Scouts of Indonesia earn their badges at our rescue centre
As well as holding regular conservation camps every month, the IAR team in Ketapang, West Borneo also holds camps just for scouts - both boys and girls. These are held in collaboration with the Boy Scout Programme in Ketapang Region. They are held every other month and will continue until the end of the year. The aim of these camps is to test the scouts’ environmental knowledge and skill sets and their theme is ‘Transforming Active Youth in Conservation and Testing Scouts’ Special Skills’. “We have a wide range of environmental education materials that are delivered to the Scouts during this three day event, with, of course, orangutans as our wildlife ambassador,” said Riyan, Education Supervisor for IAR Indonesia.
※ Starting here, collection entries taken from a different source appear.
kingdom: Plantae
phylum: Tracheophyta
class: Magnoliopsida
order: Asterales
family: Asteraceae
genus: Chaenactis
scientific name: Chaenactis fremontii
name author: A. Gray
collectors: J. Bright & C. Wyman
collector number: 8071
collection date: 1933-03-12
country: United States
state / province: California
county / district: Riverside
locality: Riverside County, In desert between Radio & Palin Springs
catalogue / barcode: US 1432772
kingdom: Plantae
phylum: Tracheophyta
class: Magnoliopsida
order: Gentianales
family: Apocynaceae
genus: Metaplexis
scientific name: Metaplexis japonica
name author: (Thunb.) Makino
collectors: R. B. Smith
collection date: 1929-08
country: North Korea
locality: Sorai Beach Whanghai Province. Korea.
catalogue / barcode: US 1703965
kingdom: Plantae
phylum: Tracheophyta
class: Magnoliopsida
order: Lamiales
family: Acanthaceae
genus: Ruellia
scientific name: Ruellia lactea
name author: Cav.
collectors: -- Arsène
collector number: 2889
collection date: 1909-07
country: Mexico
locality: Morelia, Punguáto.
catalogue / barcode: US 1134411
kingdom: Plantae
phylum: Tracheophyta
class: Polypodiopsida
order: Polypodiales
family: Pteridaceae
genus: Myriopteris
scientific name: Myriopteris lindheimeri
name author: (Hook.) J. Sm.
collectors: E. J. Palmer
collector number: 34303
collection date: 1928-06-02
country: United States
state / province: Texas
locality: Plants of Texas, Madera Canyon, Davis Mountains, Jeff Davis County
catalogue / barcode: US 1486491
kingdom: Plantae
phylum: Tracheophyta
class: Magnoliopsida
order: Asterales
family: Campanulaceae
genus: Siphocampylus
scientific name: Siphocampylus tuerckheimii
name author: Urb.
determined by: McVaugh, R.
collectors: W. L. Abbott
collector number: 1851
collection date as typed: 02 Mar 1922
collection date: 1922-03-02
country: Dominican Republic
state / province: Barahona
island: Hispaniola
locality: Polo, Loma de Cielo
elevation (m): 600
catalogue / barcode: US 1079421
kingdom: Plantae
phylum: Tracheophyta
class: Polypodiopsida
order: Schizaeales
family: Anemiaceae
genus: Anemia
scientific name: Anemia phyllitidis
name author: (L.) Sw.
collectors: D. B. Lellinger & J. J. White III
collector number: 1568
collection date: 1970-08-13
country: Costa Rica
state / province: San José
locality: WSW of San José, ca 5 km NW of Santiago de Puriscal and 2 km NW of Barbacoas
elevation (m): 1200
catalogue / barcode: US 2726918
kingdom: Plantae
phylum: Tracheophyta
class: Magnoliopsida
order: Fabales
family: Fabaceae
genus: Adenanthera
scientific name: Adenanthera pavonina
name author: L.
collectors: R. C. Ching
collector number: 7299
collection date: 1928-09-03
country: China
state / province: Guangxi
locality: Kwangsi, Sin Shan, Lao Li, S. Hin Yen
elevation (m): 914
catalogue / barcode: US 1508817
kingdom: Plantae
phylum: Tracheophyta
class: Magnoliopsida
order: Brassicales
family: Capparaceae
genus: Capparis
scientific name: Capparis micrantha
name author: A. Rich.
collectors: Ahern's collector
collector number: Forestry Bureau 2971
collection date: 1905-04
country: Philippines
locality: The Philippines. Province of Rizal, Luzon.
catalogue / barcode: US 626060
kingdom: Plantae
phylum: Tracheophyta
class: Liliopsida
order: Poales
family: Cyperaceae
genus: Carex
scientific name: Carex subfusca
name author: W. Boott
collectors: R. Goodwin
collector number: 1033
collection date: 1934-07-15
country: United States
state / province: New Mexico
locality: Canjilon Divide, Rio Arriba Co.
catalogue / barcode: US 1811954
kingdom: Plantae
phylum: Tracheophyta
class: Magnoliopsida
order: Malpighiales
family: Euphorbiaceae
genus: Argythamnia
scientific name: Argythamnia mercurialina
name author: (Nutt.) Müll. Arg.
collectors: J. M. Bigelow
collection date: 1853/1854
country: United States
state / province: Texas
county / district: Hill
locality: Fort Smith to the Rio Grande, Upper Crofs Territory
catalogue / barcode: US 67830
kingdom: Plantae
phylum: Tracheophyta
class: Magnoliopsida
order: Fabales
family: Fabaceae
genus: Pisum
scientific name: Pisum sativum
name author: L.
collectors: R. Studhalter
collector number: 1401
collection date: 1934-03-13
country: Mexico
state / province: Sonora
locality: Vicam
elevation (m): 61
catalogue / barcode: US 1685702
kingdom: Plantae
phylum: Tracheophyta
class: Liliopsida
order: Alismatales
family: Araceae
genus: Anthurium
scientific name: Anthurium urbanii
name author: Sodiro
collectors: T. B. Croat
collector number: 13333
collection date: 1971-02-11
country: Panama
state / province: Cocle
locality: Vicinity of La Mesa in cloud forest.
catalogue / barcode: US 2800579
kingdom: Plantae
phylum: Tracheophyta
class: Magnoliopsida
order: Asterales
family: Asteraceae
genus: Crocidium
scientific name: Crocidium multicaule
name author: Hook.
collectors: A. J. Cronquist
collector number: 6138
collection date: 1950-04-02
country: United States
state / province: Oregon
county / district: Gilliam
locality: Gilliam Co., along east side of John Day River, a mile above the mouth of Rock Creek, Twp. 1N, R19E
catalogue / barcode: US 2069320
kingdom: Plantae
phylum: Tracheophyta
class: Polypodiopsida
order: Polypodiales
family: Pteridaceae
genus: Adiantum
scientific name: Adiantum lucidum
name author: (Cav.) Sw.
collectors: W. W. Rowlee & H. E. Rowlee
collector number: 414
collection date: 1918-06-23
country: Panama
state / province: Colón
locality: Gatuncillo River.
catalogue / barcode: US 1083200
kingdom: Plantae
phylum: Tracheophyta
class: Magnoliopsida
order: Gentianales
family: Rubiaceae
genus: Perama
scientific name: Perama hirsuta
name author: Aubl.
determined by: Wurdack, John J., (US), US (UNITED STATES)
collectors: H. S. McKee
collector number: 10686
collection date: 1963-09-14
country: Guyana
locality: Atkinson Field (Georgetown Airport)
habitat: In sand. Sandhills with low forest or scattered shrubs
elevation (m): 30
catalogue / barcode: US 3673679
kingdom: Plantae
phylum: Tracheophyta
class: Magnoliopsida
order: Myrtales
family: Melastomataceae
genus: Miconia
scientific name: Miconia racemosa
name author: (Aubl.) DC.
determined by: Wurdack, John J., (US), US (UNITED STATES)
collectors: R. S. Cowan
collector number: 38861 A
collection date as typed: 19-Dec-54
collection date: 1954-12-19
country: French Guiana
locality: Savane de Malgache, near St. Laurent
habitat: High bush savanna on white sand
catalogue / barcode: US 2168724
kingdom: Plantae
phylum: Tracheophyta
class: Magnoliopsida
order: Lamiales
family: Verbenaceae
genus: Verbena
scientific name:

The camp opens with a Scout ceremony and then the boys and girls watch a mixture of welfare, conservation and environmental films, after which a discussion is held and the scouts are encouraged to express their opinions. The following day, the scouts take to the forest for a day of trekking and learning. Three topics are delivered during the trekking days: conservationist ecosystems and genetic resources materials; environmentally friendly behaviour and environmental services and the conservation of orangutans. To make the learning more interesting and engaging, the information is delivered in fun ways such as games and quizzes. In the evening, back at the forest camp, a poster competition is held. The scouts split into two groups to draw their poster. This competition can be an indicator as to how much they have learnt and how well they are able to express it. They also have to present and explain their poster to everyone else.
“This is a rare opportunity for us, so we must use it to learn as much as possible!” said Mr Luthfi, the Head of the Boy Scout programme in Ketapang.
On the last day, the scouts are tested by IAR Indonesia’s Education Team to determine what and how much information they have learned, understood and retained. If they past the test they are awarded their Boy Scout Conservation badge. They are also awarded an IAR specific scout badge ‘TISKA’ that all scout participants receive for joining our Boy Scout camps.
IAR’s conservation camp activities are a great way to reach out to the youth of today in Ketapang. We support and further their aims to be better scouts by encouraging their active participation in protecting their environment, the forest and the animals that live there.